## Input records
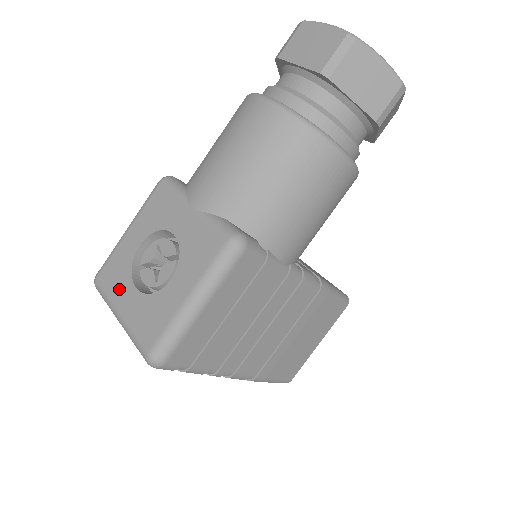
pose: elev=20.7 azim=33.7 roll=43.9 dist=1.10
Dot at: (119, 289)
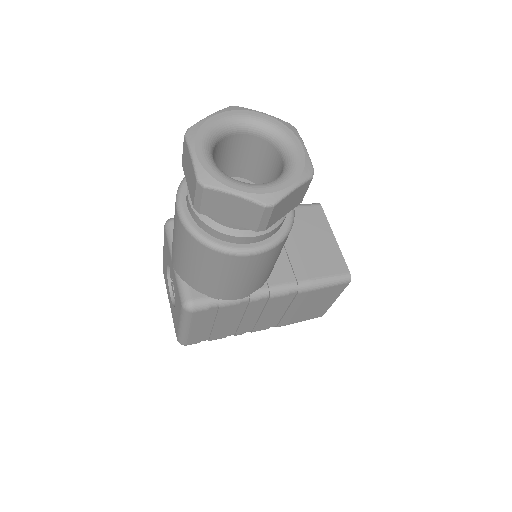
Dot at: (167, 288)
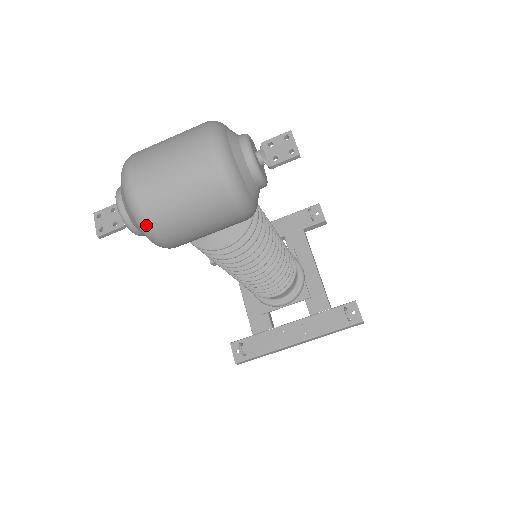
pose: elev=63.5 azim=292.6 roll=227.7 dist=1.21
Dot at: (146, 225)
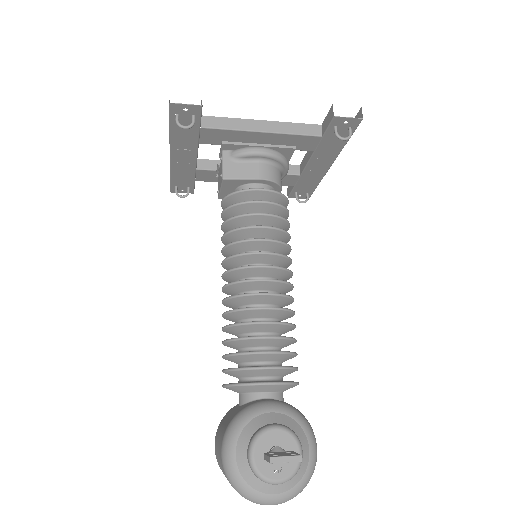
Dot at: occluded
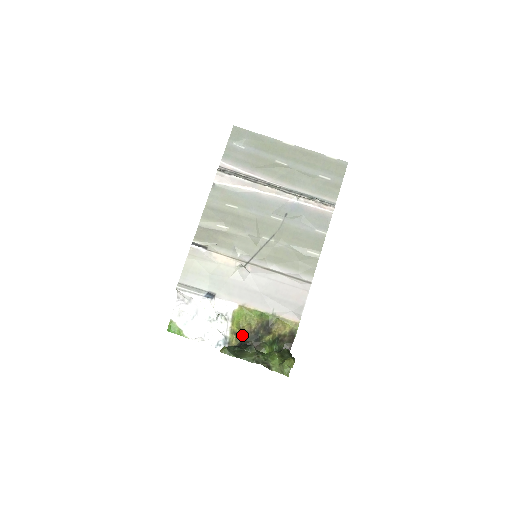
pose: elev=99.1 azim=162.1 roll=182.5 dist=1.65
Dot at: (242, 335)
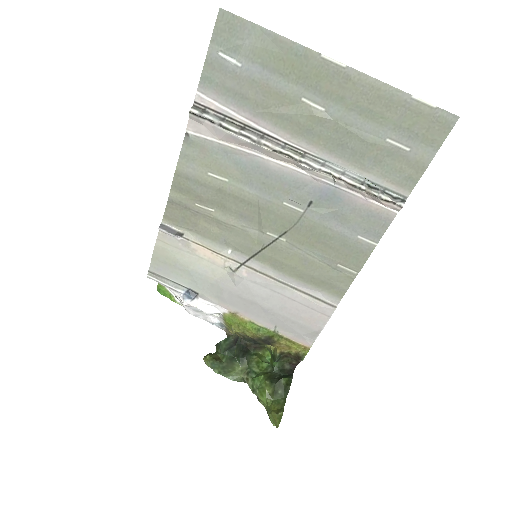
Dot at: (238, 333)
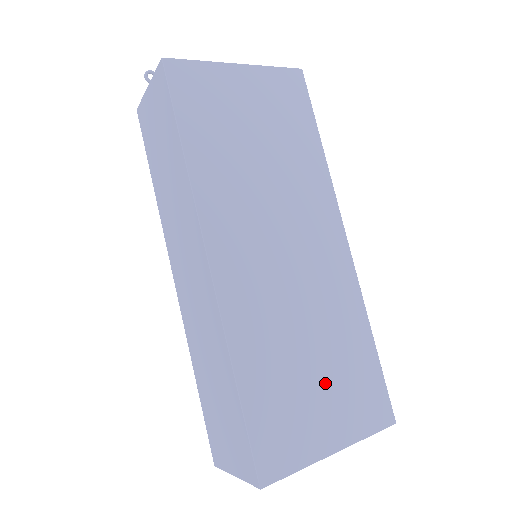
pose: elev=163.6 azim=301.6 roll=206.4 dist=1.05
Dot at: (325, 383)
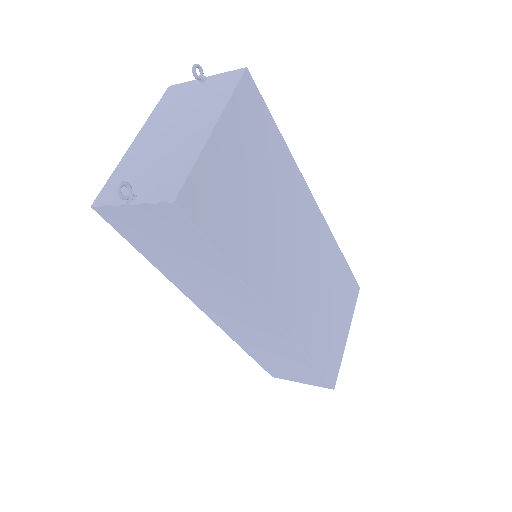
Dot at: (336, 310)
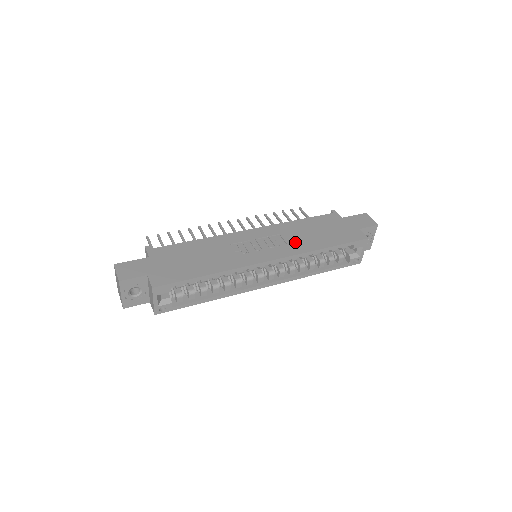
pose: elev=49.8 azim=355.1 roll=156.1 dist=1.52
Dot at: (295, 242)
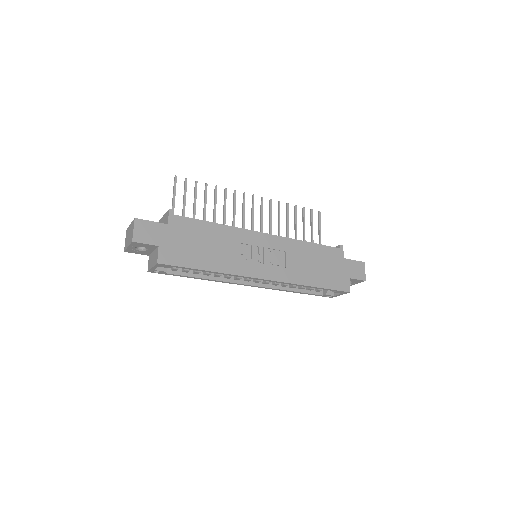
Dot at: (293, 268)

## Task instructions
Rewrite the lines of all the items above, replacing "pose" with "camera" and leaving everything else unchanged. Omit the pictures from your answer.

## Full solution
camera: elev=20.7 azim=33.7 roll=43.9 dist=1.10
Dot at: (119, 289)
Dot at: (167, 288)
camera: elev=63.5 azim=292.6 roll=227.7 dist=1.21
Dot at: (146, 225)
Dot at: occluded
camera: elev=99.1 azim=162.1 roll=182.5 dist=1.65
Dot at: (242, 335)
Dot at: (238, 333)
camera: elev=163.6 azim=301.6 roll=206.4 dist=1.05
Dot at: (325, 383)
Dot at: (336, 310)
camera: elev=49.8 azim=355.1 roll=156.1 dist=1.52
Dot at: (295, 242)
Dot at: (293, 268)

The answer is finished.